Is there any way to help our dreams do their job in a better way?

I think so. By studying the meaning of proper names, called onomastics, we can give our unconscious a leg up in communication with our conscious mind. For example, the name Andrew means 'manly', and the name Clement means 'gentle'. Knowing this, these are now associations the unconscious can use to send you instruction in dreams. If a man has a dream that his buddy Andy starts singing "Oh my darling Clementine", and he knows the meaning of these names, the unconscious may have picked them as anthropomorphized principles for the conscious mind to follow.
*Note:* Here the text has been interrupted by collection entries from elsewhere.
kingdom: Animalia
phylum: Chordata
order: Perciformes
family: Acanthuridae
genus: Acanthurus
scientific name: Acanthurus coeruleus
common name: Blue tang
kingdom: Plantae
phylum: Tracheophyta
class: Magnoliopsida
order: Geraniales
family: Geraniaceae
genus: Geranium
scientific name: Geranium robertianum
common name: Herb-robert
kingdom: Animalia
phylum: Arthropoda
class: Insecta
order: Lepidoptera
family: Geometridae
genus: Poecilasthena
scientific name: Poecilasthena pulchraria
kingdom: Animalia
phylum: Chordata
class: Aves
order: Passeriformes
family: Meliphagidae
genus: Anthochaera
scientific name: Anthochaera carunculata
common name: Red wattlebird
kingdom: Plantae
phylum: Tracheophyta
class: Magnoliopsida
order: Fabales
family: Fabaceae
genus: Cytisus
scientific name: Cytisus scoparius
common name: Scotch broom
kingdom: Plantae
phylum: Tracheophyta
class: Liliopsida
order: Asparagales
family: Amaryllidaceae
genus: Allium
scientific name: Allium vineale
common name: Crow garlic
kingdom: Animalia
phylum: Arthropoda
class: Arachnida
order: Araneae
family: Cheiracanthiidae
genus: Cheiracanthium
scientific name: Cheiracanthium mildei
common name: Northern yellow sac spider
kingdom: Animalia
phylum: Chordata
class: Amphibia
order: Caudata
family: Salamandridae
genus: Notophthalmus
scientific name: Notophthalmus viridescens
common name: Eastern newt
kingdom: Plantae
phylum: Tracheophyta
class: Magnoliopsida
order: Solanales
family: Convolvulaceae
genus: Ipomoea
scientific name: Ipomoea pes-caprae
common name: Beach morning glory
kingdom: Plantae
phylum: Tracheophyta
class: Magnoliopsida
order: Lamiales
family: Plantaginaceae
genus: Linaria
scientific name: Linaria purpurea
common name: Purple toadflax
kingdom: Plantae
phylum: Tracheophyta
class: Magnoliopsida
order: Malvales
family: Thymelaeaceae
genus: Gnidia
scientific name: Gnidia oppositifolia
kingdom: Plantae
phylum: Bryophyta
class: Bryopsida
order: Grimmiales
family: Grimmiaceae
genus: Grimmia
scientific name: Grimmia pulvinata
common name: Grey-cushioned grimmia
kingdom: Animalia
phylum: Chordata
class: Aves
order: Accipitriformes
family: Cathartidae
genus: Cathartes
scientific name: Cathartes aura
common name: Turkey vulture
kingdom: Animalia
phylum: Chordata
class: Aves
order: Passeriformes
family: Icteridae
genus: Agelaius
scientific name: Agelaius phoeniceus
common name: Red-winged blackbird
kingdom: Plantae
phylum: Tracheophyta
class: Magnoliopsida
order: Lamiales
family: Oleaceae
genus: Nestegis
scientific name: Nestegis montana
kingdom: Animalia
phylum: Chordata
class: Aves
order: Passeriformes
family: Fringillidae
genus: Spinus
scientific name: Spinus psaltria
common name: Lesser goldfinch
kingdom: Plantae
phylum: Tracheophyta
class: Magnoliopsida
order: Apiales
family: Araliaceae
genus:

The manly attributes of the dreamer need to give voice to the more gentle and merciful parts.

You begin to see that storytellers around the world choose names which have meanings relevant to their role in the story. I am currently excavating what appears to be a reliably predictable pattern in character names.

Movies from Finding Nemo to Fifty Shades of Grey have revealed some deeper meanings through onomastic examination.

I find my writing style insufferable. I will work to refine it and make it less cumbersome and arrogant. Here's a shorter version:

If you study the meanings of names, your dreams will be easier to examine allegorically using the names of the characters. Dreams are the garden from which the fruit of myth grows. What you learn about dream interpretation can be applied to all human storytelling.

Boom. I am not a scholar. I should stop trying to write like one.